Analysis Date: 2025-07-29 18:03 UTC

  1. Credit Opinion: DECLINE
    DOUBLE POLE ELECTRICAL SOLUTIONS LIMITED presents a weak credit profile. The company’s net liabilities have increased from -£9,325 in 2023 to -£9,758 in 2024, showing further erosion of equity. Negative net current assets (-£22,308) indicate significant short-term liquidity pressure, as current liabilities (£29,213) substantially exceed current assets (£6,905). The company is a micro entity with minimal operational scale and only one employee, which heightens risk exposure. Financial trajectory is negative, with no evidence of improving profitability or cash generation. Without clear signs of capital injection or debt restructuring, the ability to service debt or meet creditor obligations is questionable, warranting a decline for new credit facilities.

  2. Financial Strength:
    The balance sheet is weak and deteriorating. Fixed assets remain static at £12,550, but are insufficient to cover even current liabilities. The company has a consistent and substantial current liability position (£29,213) that exceeds both current assets and total net assets. Shareholders’ funds are negative and worsening, reflecting accumulated losses or potentially unremitted capital calls. The company’s micro categorization and limited scale restrict financial flexibility. The absence of an audit and the micro entity filing regime limit transparency, adding to risk.
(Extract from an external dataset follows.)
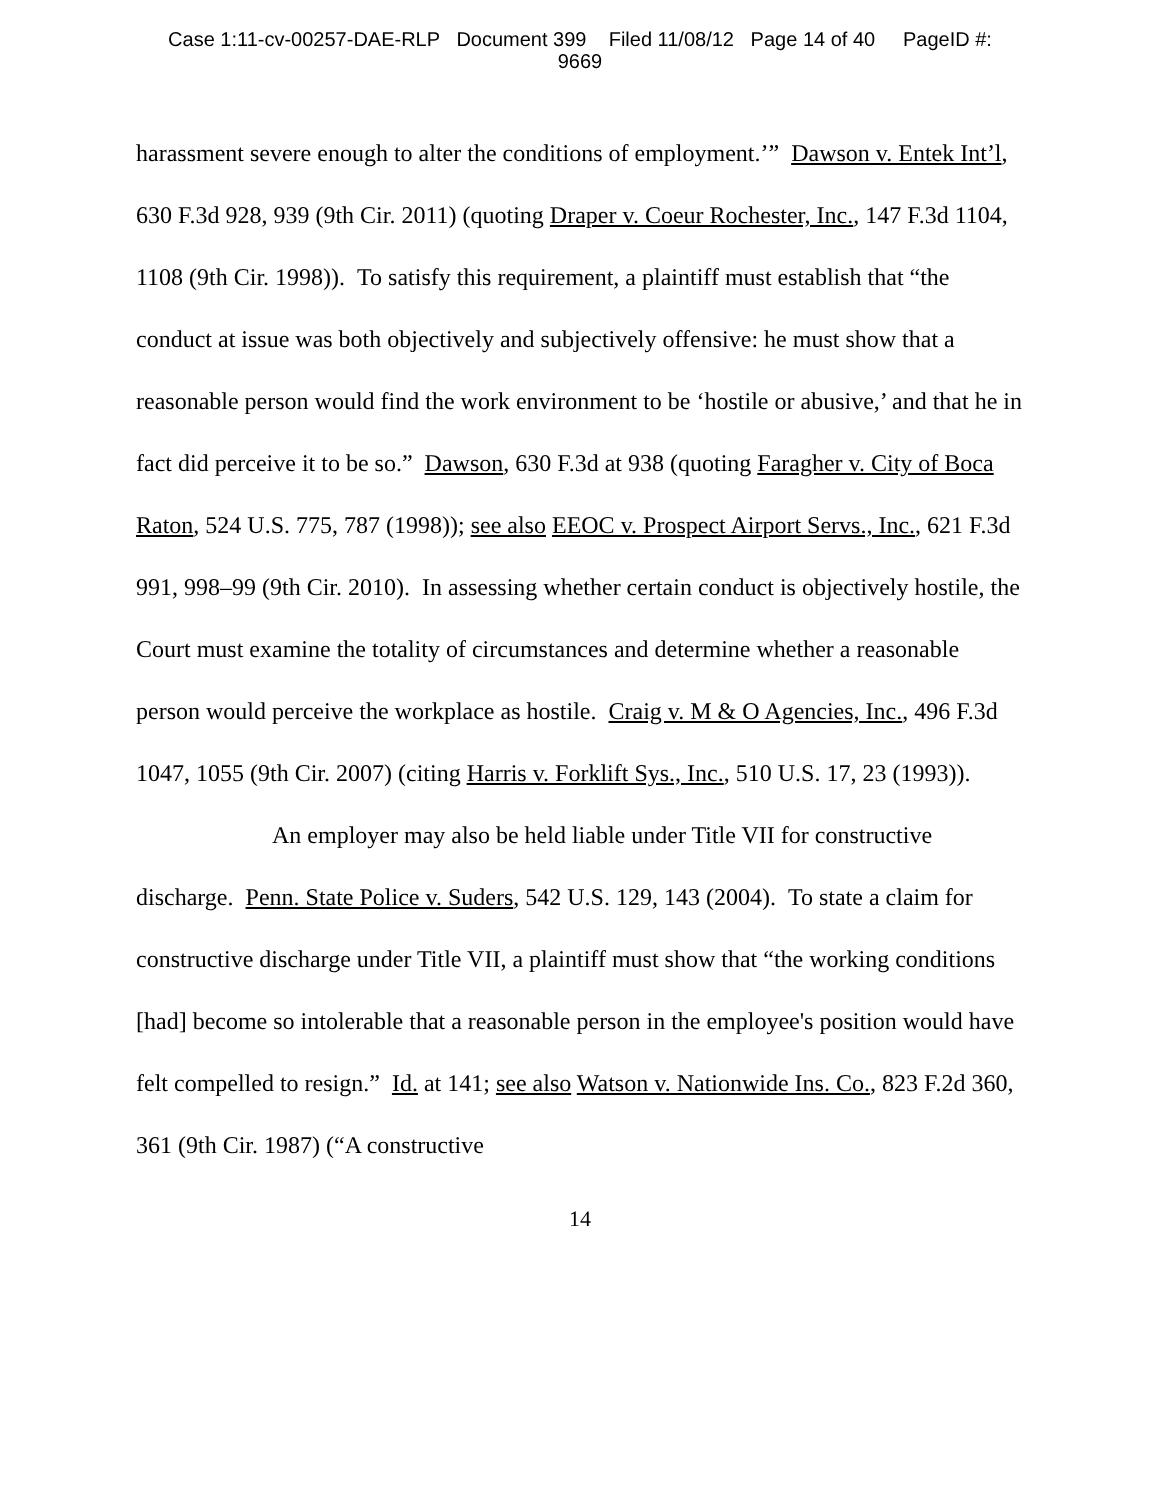Case 1:11-cv-00257-DAE-RLP Document 399 Filed 11/08/12 Page 14 of 40 PageID #:
9669
harassment severe enough to alter the conditions of employment.’” Dawson v. Entek Int’l, 630 F.3d 928, 939 (9th Cir. 2011) (quoting Draper v. Coeur Rochester, Inc., 147 F.3d 1104, 1108 (9th Cir. 1998)). To satisfy this requirement, a plaintiff must establish that “the conduct at issue was both objectively and subjectively offensive: he must show that a reasonable person would find the work environment to be ‘hostile or abusive,’ and that he in fact did perceive it to be so.” Dawson, 630 F.3d at 938 (quoting Faragher v. City of Boca Raton, 524 U.S. 775, 787 (1998)); see also EEOC v. Prospect Airport Servs., Inc., 621 F.3d 991, 998–99 (9th Cir. 2010). In assessing whether certain conduct is objectively hostile, the Court must examine the totality of circumstances and determine whether a reasonable person would perceive the workplace as hostile. Craig v. M & O Agencies, Inc., 496 F.3d 1047, 1055 (9th Cir. 2007) (citing Harris v. Forklift Sys., Inc., 510 U.S. 17, 23 (1993)).
An employer may also be held liable under Title VII for constructive discharge. Penn. State Police v. Suders, 542 U.S. 129, 143 (2004). To state a claim for constructive discharge under Title VII, a plaintiff must show that “the working conditions [had] become so intolerable that a reasonable person in the employee's position would have felt compelled to resign.” Id. at 141; see also Watson v. Nationwide Ins. Co., 823 F.2d 360, 361 (9th Cir. 1987) (“A constructive
14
  3. Cash Flow Assessment:
    Current assets largely comprise cash and receivables (£6,905), which are far below short-term liabilities, indicating poor working capital management and liquidity strain. Negative net current assets imply reliance on external funding or overdue payments to sustain operations. The lack of detailed cash flow statements limits insight, but the balance sheet signals cash flow insufficiency. With only one employee and no indicated revenue growth, operational cash inflows are likely minimal, increasing risk of payment delays or default.

  4. Monitoring Points:

  • Watch for any improvements in net current assets and reduction in current liabilities.
  • Monitor director and shareholder capital injections or debt rescheduling efforts.
  • Track filing of subsequent accounts for signs of business recovery or worsening.
  • Observe payment patterns to suppliers and creditors.
  • Evaluate any changes in management or operational scale that might affect financial stability.